課題:
高齢者や障害者への虐待についての記事によると、昨年「成人保護サービス」が虐待を受けたとして調査対象にした成人は何人か。

本文抜粋:
◇ ◇ ◇ ◇ ◇ ◇ ◇
高齢者、障害を持つ者への家族による虐待が増加

 高齢者や身体・精神的障害を持つ者に対する虐待数が増加している。虐待をする側は家族という例が多い。
 
 社会・家族開発省が設置した、そうした弱者を虐待から守るための団体「成人保護サービス」によると、昨年、虐待を受け調査対象になった成人は209人だった。2016年(107人)の約2倍だ。18年は199人だった。
 
 同団体は、身体的、精神的弱さ、障害ゆえに危害から身を守ることのできない18歳以上の成人に対する虐待例を調査している。同省の広報室によれば、虐待に対する地域社会の意識の高まりが虐待件数の増加という数字になって表れたものと考えられるという。
 
 虐待を行うのは主に子ども、または継子。配偶者、親、兄弟姉妹による虐待もある。2月に報道された裁判沙汰になった事件では、90歳の母親に虐待を働いていた男が自宅に入ることを命じられた。母親は痴呆で寝たきり。床ずれ防止のため、処方クリームではなく魚油と食用油が母親に塗布してあった、男は、お手伝いが油を塗ったと主張した。
 
 虐待では身体的虐待と介護放棄が多い。昨年、調査を受けた案件のうち60%は、65歳以上の人が被害者だった。
 
 社会団体アウエアのヒンゴラニ氏は、ウイルス感染拡大防止のための外出自粛で弱者が虐待を受ける可能性が高まると警鐘を鳴らした。
◇ ◇ ◇ ◇ ◇ ◇ ◇
(短答式のグラフ課題)
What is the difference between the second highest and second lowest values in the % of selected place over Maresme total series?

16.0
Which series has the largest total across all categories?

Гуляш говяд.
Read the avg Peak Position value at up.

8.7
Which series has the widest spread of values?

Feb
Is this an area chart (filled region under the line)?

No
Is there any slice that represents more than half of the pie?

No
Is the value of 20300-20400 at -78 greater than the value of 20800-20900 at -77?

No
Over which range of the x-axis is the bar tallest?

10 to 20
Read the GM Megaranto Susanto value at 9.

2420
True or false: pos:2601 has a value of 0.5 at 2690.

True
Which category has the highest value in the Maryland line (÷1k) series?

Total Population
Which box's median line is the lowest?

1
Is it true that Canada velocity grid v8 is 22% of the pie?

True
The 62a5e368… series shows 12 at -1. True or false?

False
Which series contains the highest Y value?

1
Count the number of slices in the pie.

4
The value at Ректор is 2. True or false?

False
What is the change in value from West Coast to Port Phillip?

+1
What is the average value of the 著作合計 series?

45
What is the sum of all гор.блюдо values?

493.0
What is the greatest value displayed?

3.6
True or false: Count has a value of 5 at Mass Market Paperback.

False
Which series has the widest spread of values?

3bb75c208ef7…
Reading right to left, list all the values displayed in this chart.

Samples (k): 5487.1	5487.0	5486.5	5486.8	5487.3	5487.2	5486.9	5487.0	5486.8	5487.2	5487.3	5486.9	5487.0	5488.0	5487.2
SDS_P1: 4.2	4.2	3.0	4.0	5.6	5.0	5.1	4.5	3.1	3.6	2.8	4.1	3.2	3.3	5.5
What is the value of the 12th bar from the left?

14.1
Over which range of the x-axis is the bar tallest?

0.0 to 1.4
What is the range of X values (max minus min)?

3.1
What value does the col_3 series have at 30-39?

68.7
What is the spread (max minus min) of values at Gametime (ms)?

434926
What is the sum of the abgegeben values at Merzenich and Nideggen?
◇ ◇ ◇ ◇ ◇ ◇ ◇
解答例:
昨年の調査対象は209人だった。